そもそも、いま中国で「主」に収まっている中国共産党にしても、100年ほど前の1921年7月に、当時の「抵抗勢力」として、上海で産声を上げた。1949年10月に新中国を建国してからも、1966年5月から丸10年にわたって吹き荒れた文化大革命は、その前年11月に『文匯報』(ぶんわいほう=上海の主要紙)に載った社説からのろしが上がった。

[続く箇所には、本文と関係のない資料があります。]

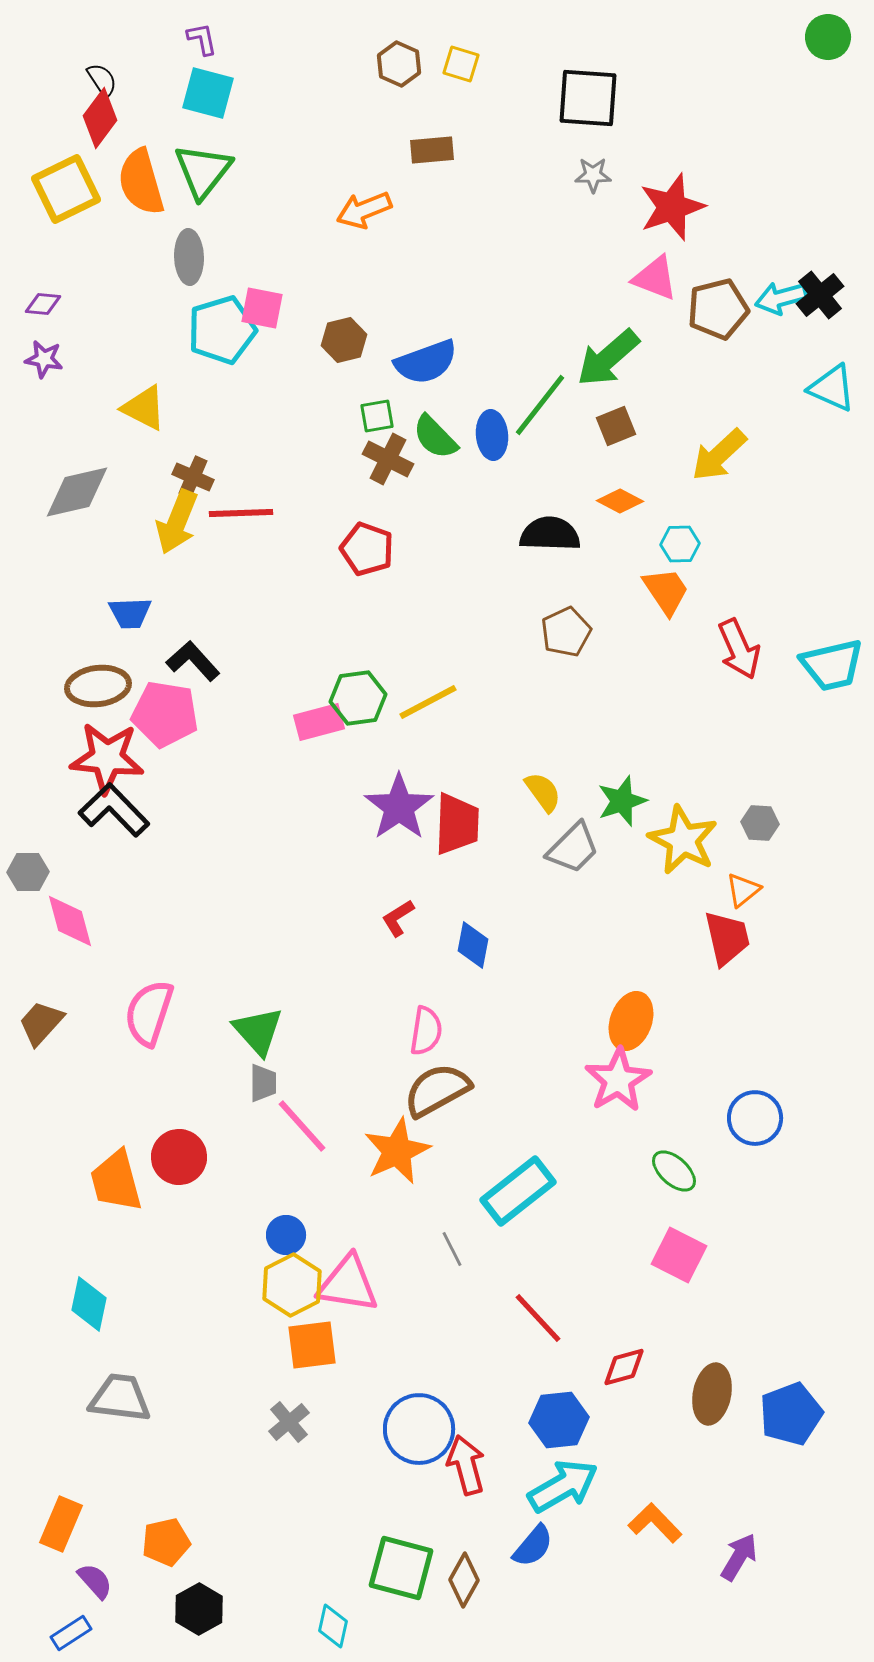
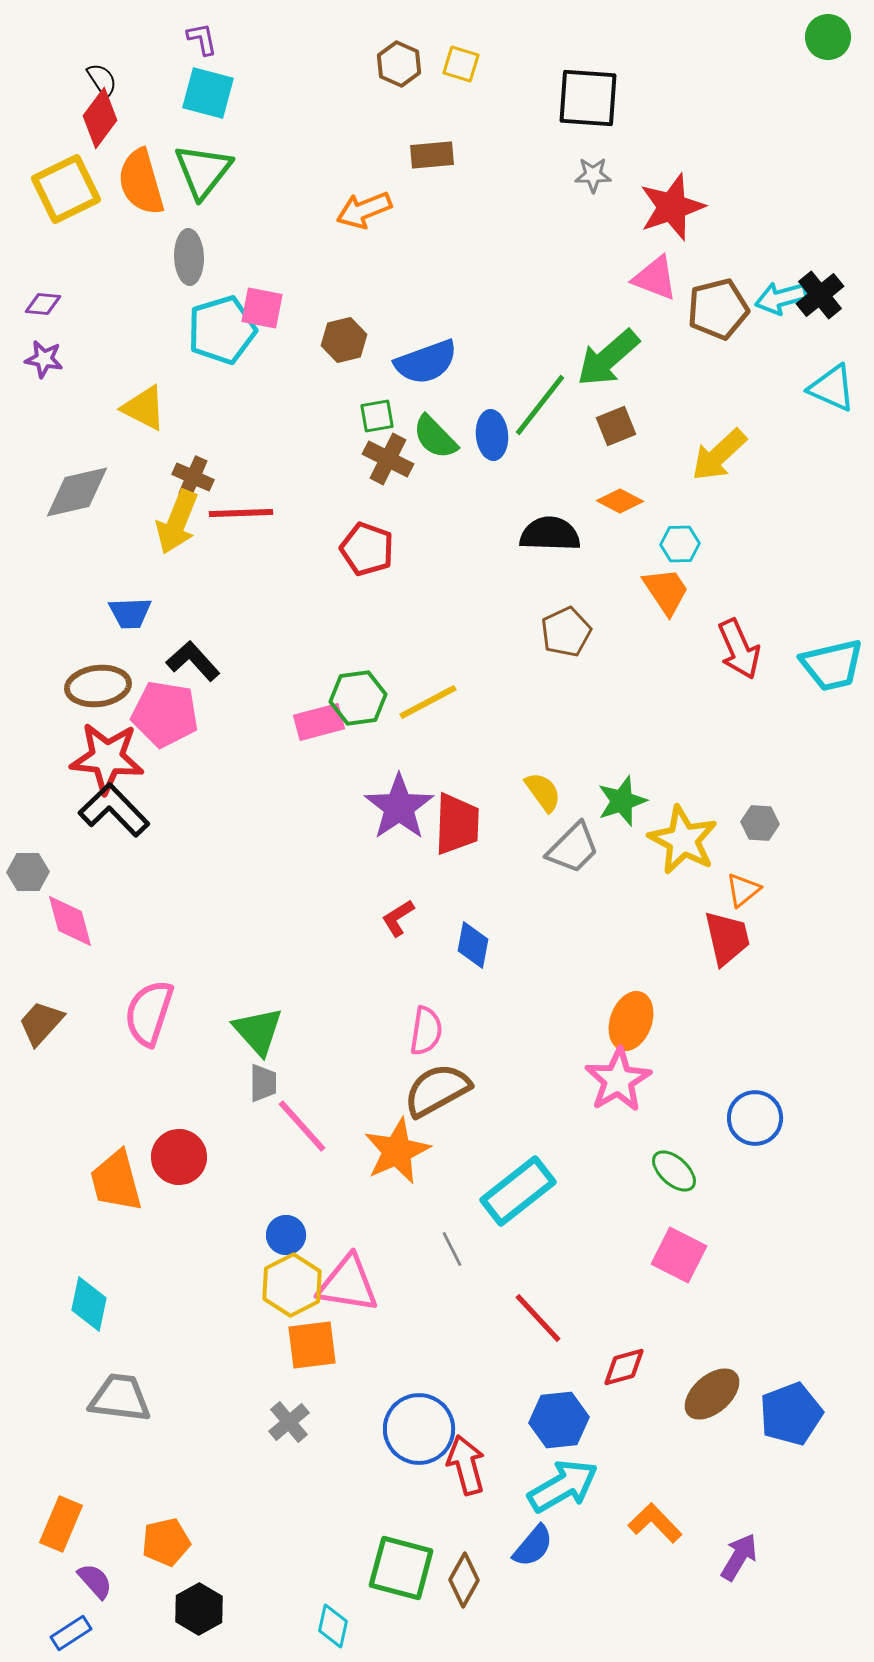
brown rectangle at (432, 150): moved 5 px down
brown ellipse at (712, 1394): rotated 38 degrees clockwise
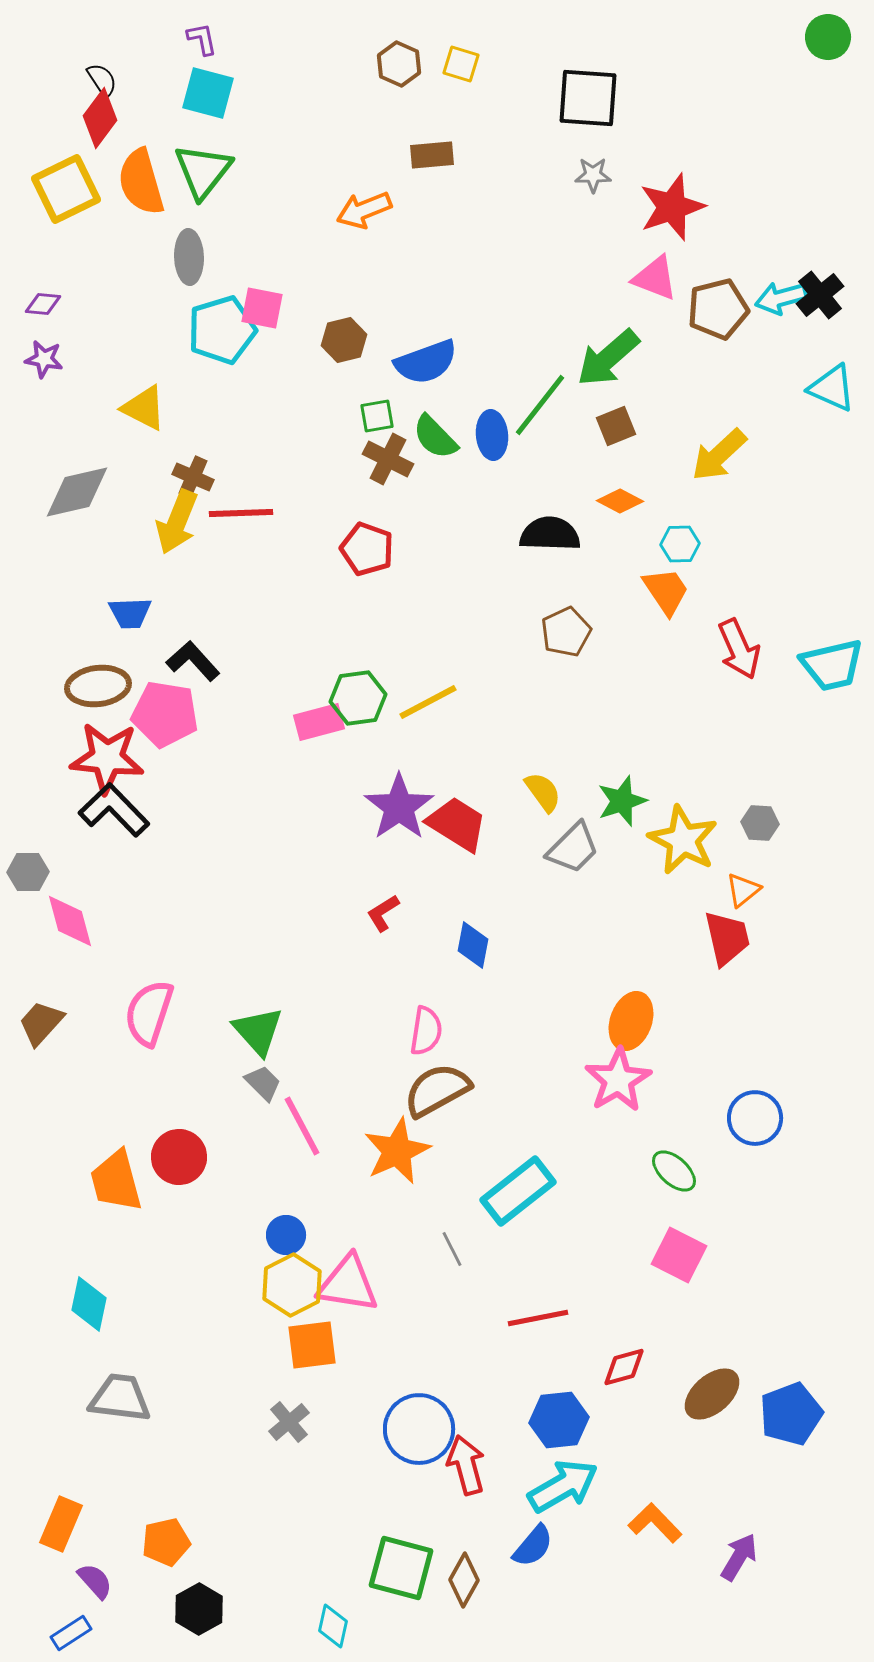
red trapezoid at (457, 824): rotated 60 degrees counterclockwise
red L-shape at (398, 918): moved 15 px left, 5 px up
gray trapezoid at (263, 1083): rotated 45 degrees counterclockwise
pink line at (302, 1126): rotated 14 degrees clockwise
red line at (538, 1318): rotated 58 degrees counterclockwise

1989年6月の天安門事件は北京が「主戦場」だったけれども、直後に上海市の党委書記(市トップ)だった江沢民が、異例の3段飛びで党中央総書記(共産党トップ)に就き、やはり北京では「上海からの政変」と言われた。続く胡錦濤時代の2006年9月には、今度は上海市党委書記だった陳良宇が、北京出張中に身柄を拘束されて失脚するという事件が起こった。

Gettyimages

いまの強権的な習近平政権になってからも、「中南海」(北京の最高幹部の職住地)の度肝を抜くようなことが上海で行われてきた。例えば、2018年に米ドナルド・トランプ政権との「貿易戦争」が勃発すると、「墨汁事件」が起きた。

上海在住のOL・董瑶瓊氏(当時29歳)が、路上に掲げられた習近平主席の顔写真に墨汁を振りかけ、「習近平の独裁に反対!」と叫んだ動画をアップした事件だ。董嬢はたちまち精神病院に押し込められてしまったが、中国全土に大きな衝撃を与えた。

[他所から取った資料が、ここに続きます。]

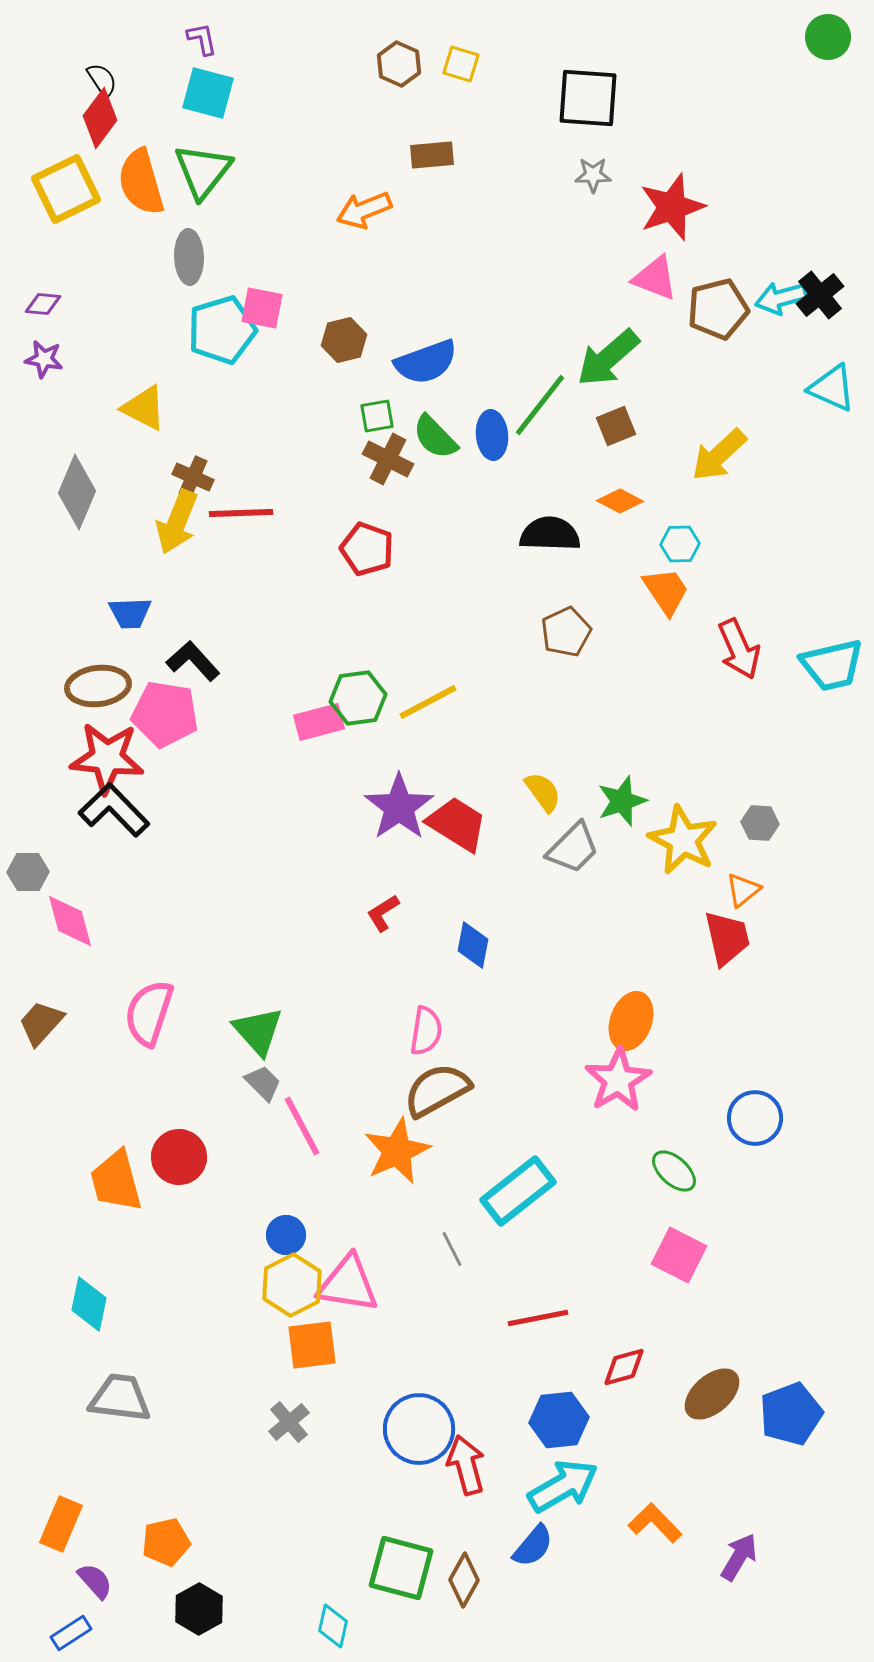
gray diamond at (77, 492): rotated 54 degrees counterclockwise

そして、年の後半に第20回中国共産党大会を控えた今年である。上海人はビジネスなどで、欧米を始めとした海外を見ている人が多いので、その一部は強権的な習近平政権に不満たらたらである。このまますんなりと、習近平総書記の異例の3期目続投を許すのはいかがなものかと考えている。

 

中国もいま、新型コロナウイルスとウクライナ戦争という「2つの危機」に揺れている。ウクライナ戦争に関しては、ウラジーミル・プーチン政権との「強固な紐帯」を外交の主軸に据えてきた習近平政権に対する国民の不満が、沸々と起こっている。だが今週は、もう一方のコロナが与える影響に限って論じることにする。

習近平政権のコロナ対策は、極端な「封城」(ロックダウン)と、全市民へのPCR検査などからなる「清零政策」(ゼロコロナ政策)である。これは、2020年1月に湖北省の省都・武漢を封鎖して以来、基本的に変わっていない。

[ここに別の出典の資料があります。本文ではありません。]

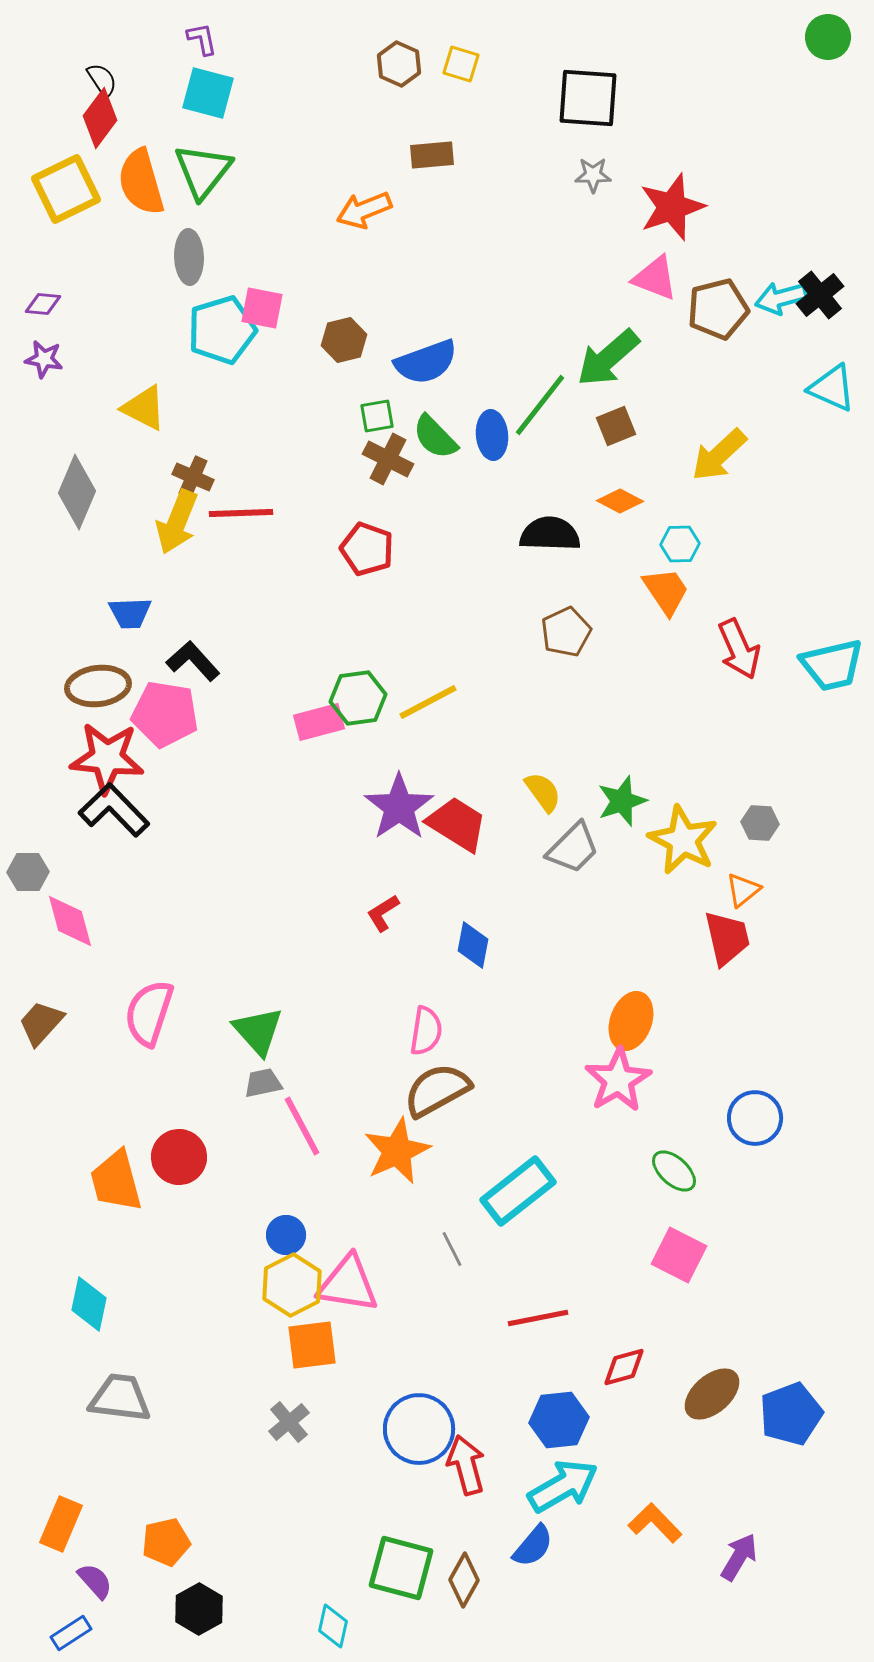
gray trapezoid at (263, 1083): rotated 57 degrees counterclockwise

習政権はコロナウイルスを、まるで新疆ウイグル自治区の分離独立派のように見なしている。そのため、あくまでも「殲滅作戦」で臨み、「コロナとの共存」など考えない。それで、中国最大の経済都市・上海の2500万市民の間では、「そんなことをいつまでもやっていては経済活動に大きな損失を与える」として、不満が燻っているのだ。